In times of stress and overzealous schedules, it is important to keep these 3 specifics in mind, and altering them in a positive manner can allow you to handle the additional workload. This will allow for longevity and long term goal reaching. 

Be in Control of Your Body and Mind

It is truly incredible how in tune we as humans can be with our bodies. With our busy schedules, high levels of stress, and constant temptations being imprinted in our daily lives it is easy to not listen to what we need. As we are now approaching the end of the first week of the year people tend to slip right back into their old habits and tendencies and will power is tested strongly. A lot of failed resolutions and goals occur simply because we are not truly in the moment with ourselves. When given a high stress situation our naturalistic responses to protect ourselves are to eat, stay awake longer and over exerting ourselves whether physically or mentally. To better accomplish our goals when given a situation like that it is best to start by taking a few deep breaths. This grounds us and allows our thoughts to slow down. After doing so it becomes far easier to understand what we are needing, whether it be food, additional water or rest. Your body is constantly sending messages, even if it is that of satisfaction, so slow your thoughts, analyze what it is that you need, and then act on that. Do not ignore the fact that you are hungry or thirsty because that will lead to overconsumption later, as well as loss of performance in the now. By taking a moment to refuel with nutritious foods you will combat the sugar or salt cravings that come if you skip that meal. If you are running on empty while performing tasks, take a nap. Studies have shown that you are far more productive when given a nap as compared to pushing through fatigue. Obtaining your goals will become far easier and less stressful if you simply attune yourself to your needs and act on them in a smart and productive way. 

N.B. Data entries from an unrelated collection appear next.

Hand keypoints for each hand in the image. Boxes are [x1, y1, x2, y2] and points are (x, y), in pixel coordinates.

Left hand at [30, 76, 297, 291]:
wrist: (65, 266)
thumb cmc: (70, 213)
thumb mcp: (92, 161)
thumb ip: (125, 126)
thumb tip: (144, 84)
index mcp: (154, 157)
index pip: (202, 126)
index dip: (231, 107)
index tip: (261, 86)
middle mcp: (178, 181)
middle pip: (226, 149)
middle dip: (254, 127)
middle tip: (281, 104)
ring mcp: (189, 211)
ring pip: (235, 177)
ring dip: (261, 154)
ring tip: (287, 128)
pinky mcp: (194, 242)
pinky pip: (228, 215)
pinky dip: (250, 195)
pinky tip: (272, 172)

Cut the Sugar! Improve Your Performance!

We can all agree that consuming too much sugar leads to cravings for more sweets and can easily throw a diet off course. When consumed in moderation sugar can help rebuild muscle as well as gives us a quick boost of energy mid workout. The downside of Sugar is that it is a quickly digested calorie dense food, meaning that it is extremely easy to overeat and abuse. Another disadvantage of sugar is the decline in cognitive function. So many people consume sugar in such unnecessary forms ranging from sodas, candy, pastries, and cakes. The article linked below shows how the consumption of sugar decreases brain function and physically alters regions in the brain. Obviously brain function is important in our everyday lives, but is often taken for granted when we reach for a candy bar or cookie instead of a well balance whole food. By eliminating unnecessary foods and avoiding packaged items with hidden sugars we can ultimately function at a higher level, thus improving the chances of reaching and exceeding our goals!